Durante años, el foco de la ciberseguridad corporativa estuvo en proteger los sistemas de amenazas externas. Pero una nueva etapa cambia la arquitectura del riesgo. "La discusión ya no pasa solamente por incorporar IA, sino por cuánto control real tienen las empresas sobre las decisiones que esos agentes toman dentro de sus entornos críticos y el acceso a información sensible que puedan conseguir", explica Diego del Castillo, director de Banca y Servicios Financieros de Snoop Consulting.
El problema que nadie anticipó
Los agentes de IA no son bots tradicionales: son sistemas capaces de actuar de forma autónoma. A diferencia de los modelos clásicos de automatización, estos agentes pueden acceder a plataformas internas, consultar información sensible, ejecutar acciones, coordinar procesos y tomar decisiones operativas sin intervención humana directa. Sectores como servicios financieros, fintechs, seguros y grandes organizaciones con operaciones complejas son los primeros en sentir el impacto.
El cambio estructural es profundo. Durante décadas, la infraestructura corporativa fue diseñada bajo una lógica previsible: ante determinada acción, el sistema siempre respondía de la misma manera. Los agentes de IA introducen otra dinámica: operan sobre información no estructurada, interpretan contexto y pueden tomar caminos distintos frente a un mismo escenario. La previsibilidad que fundó la arquitectura de seguridad corporativa deja de ser una garantía.
El error que cometen las empresas hoy
"Muchas compañías todavía administran agentes de IA como si fueran simples bots. Pero en la práctica empiezan a comportarse como empleados digitales con capacidad real de ejecución sobre sistemas sensibles", advierten desde Snoop Consulting. Uno de los principales desafíos es que los agentes suelen actuar en representación de usuarios humanos, pero con capacidades de ejecución mucho más amplias que las de una persona común. Eso significa que un agente puede hacer, en segundos, lo que a un empleado le llevaría horas y con acceso a capas de información que en condiciones normales estarían restringidas.

-----

PREGUNTAS PARA RESPONDER>
1. Según el texto sobre agentes de IA, ¿qué pueden hacer estos agentes a diferencia de los modelos clásicos de automatización? Nombra todas las cosas.
2. Copia tal cual el fragmento del texto sobre agentes de IA que empieza en "El cambio estructural" y termina en "ser una garantía.".

-----

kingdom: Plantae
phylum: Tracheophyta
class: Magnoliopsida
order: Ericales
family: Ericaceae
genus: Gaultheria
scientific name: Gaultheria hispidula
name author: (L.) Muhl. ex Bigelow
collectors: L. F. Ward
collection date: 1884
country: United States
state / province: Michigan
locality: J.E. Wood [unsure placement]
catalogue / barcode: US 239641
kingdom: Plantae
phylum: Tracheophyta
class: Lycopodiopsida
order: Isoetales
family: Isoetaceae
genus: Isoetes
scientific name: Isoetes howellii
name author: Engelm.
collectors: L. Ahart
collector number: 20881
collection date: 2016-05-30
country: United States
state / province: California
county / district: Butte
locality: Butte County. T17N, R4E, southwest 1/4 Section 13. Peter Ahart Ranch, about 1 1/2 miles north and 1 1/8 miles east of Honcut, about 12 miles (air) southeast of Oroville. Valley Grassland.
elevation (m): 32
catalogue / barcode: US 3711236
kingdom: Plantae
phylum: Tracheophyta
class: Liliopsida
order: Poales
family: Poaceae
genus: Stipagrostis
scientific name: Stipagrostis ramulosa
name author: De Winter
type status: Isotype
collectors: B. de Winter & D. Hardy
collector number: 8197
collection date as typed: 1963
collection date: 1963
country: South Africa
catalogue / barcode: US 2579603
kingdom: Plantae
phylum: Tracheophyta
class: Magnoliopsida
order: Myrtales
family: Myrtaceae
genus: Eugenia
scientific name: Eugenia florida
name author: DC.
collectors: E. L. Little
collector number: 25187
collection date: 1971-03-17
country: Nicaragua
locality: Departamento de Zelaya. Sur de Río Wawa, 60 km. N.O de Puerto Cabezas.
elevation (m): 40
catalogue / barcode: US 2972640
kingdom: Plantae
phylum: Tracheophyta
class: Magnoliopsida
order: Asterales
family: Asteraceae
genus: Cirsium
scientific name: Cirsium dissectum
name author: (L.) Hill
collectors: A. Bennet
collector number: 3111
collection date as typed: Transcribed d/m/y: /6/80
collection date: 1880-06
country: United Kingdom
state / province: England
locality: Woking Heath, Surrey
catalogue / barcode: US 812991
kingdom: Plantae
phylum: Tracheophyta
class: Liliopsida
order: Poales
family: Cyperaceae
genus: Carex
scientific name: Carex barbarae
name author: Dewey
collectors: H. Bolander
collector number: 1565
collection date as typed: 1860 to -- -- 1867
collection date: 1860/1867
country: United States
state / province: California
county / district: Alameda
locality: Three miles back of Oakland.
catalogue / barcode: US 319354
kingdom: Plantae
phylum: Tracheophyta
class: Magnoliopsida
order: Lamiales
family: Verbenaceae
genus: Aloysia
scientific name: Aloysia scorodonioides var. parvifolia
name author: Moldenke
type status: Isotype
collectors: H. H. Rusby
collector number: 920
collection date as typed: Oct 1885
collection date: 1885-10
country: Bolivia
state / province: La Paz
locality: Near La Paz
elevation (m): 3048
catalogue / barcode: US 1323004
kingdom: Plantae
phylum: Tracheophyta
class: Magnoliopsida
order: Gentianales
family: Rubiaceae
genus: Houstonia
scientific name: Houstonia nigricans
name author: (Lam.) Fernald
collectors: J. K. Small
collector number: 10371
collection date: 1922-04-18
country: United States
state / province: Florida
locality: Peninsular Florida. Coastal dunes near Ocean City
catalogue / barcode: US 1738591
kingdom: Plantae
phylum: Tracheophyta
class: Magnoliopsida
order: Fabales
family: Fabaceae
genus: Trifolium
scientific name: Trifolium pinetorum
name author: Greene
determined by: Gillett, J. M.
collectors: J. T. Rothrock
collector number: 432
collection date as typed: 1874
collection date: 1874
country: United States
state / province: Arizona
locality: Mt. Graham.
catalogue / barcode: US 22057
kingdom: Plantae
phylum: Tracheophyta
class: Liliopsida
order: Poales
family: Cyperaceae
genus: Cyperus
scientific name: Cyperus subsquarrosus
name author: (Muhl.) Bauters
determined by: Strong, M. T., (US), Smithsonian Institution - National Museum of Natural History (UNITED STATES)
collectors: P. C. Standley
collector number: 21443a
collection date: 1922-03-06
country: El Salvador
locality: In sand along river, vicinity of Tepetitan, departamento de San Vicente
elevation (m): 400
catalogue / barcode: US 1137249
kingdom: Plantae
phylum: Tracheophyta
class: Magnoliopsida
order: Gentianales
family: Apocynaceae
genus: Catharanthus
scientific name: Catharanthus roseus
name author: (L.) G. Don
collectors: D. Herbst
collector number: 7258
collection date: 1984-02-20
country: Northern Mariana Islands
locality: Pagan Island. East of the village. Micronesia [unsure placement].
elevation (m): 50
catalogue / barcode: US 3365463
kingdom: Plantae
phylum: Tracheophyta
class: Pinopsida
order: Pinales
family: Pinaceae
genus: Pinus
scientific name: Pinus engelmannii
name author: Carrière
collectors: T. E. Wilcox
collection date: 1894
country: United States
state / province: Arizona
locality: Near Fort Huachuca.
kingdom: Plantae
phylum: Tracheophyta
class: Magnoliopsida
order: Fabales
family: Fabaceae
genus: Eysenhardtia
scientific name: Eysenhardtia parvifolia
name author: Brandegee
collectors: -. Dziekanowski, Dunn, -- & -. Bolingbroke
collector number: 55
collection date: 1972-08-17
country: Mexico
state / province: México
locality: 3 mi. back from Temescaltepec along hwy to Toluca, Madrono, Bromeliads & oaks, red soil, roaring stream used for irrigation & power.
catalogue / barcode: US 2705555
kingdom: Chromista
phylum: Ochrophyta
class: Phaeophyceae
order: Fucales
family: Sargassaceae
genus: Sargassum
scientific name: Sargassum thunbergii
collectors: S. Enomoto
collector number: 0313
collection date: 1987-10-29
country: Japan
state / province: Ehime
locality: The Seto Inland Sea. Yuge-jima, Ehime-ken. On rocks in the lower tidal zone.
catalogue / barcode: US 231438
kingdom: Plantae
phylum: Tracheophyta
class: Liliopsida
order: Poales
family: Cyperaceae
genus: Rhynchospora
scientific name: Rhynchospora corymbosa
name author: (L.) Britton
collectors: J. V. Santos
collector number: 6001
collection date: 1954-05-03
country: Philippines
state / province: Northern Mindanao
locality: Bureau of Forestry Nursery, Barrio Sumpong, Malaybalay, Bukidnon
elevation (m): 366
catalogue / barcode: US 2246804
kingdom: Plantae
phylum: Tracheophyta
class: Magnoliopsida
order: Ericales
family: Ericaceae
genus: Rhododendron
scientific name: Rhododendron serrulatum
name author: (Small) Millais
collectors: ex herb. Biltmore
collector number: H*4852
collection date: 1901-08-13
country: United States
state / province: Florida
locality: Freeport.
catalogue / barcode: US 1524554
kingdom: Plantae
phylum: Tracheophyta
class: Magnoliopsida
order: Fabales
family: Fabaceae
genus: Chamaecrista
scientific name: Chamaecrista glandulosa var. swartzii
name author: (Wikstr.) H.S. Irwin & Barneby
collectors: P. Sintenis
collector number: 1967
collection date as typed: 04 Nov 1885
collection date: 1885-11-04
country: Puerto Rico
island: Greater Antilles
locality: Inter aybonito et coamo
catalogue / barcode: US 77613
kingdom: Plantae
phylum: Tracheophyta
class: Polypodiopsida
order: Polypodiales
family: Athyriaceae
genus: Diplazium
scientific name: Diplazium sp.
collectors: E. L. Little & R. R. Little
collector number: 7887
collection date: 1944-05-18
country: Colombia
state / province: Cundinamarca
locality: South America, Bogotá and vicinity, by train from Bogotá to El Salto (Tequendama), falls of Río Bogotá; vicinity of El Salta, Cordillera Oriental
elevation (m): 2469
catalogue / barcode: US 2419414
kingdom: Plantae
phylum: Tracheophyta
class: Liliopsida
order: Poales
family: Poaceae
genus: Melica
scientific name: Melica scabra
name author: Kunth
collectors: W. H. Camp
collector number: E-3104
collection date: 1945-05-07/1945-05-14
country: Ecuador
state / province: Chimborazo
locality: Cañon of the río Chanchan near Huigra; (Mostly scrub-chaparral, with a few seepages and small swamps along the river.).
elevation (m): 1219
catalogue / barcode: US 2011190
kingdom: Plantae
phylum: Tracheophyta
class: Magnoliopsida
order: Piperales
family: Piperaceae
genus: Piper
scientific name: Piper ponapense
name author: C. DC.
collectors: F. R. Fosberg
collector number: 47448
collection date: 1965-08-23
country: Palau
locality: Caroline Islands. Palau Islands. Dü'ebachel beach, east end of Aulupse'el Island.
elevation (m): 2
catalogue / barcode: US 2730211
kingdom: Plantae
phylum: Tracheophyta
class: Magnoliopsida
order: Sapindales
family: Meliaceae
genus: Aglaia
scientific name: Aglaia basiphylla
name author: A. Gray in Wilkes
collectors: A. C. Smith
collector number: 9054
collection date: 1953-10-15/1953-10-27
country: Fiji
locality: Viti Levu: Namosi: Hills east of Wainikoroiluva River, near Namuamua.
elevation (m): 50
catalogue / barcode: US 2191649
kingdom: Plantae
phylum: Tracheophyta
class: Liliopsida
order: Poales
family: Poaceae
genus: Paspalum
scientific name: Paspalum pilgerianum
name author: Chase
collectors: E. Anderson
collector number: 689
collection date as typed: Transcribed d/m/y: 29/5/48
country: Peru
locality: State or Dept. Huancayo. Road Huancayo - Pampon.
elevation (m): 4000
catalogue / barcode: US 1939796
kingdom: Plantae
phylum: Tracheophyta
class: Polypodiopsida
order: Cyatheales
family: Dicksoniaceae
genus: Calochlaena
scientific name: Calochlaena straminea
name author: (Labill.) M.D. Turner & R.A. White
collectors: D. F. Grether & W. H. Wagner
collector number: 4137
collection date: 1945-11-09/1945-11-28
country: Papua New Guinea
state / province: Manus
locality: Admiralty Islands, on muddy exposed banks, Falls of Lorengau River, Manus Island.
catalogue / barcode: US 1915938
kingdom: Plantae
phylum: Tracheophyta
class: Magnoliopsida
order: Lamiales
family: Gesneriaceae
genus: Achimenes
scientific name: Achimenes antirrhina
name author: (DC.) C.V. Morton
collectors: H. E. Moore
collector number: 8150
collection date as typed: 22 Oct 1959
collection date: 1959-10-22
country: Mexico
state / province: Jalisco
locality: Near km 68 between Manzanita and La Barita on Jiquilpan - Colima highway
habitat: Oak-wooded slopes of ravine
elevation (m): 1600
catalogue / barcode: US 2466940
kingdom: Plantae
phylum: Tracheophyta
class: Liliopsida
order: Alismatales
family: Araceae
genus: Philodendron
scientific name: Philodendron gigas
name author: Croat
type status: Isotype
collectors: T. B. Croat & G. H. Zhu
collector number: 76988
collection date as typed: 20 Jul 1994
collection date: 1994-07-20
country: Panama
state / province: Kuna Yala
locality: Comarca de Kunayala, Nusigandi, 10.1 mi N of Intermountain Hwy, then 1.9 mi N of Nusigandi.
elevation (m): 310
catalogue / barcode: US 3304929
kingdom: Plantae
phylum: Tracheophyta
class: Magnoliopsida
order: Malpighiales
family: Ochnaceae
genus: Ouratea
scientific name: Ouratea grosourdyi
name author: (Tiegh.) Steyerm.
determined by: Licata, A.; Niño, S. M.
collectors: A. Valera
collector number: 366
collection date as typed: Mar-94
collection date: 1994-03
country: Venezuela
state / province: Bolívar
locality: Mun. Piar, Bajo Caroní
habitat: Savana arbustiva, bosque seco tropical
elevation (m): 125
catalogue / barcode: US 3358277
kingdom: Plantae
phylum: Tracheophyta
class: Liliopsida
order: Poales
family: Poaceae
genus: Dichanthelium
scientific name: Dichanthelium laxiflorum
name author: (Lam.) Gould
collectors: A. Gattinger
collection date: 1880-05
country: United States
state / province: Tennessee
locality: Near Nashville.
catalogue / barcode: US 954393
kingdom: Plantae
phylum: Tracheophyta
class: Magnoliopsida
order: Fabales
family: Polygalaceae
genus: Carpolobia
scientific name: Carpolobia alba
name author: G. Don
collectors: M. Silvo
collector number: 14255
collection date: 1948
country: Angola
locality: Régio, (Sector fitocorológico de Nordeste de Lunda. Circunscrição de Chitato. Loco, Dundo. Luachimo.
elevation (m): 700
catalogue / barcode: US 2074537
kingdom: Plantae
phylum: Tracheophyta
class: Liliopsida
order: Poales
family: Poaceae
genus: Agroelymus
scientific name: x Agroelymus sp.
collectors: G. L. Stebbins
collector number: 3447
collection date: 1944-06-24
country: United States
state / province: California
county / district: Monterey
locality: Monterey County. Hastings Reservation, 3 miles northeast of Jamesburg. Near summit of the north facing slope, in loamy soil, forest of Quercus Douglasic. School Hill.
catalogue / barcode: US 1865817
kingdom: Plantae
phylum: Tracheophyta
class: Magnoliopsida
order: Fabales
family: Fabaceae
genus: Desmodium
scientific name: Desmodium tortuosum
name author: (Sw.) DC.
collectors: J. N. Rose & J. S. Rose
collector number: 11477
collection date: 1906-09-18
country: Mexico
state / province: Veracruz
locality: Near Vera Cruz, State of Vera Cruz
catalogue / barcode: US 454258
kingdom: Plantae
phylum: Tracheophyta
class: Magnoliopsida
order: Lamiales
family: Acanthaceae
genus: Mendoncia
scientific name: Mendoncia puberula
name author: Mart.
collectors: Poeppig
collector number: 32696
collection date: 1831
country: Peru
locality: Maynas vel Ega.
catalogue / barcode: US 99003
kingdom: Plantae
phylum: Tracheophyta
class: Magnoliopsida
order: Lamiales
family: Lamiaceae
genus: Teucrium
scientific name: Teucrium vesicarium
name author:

-----

SOLUCIONES DEL EJERCICIO>
1.
- Acceder a plataformas internas
- Consultar información sensible
- Ejecutar acciones
- Coordinar procesos
- Tomar decisiones operativas sin intervención humana directa

2.
El cambio estructural es profundo. Durante décadas, la infraestructura corporativa fue diseñada bajo una lógica previsible: ante determinada acción, el sistema siempre respondía de la misma manera. Los agentes de IA introducen otra dinámica: operan sobre información no estructurada, interpretan contexto y pueden tomar caminos distintos frente a un mismo escenario. La previsibilidad que fundó la arquitectura de seguridad corporativa deja de ser una garantía.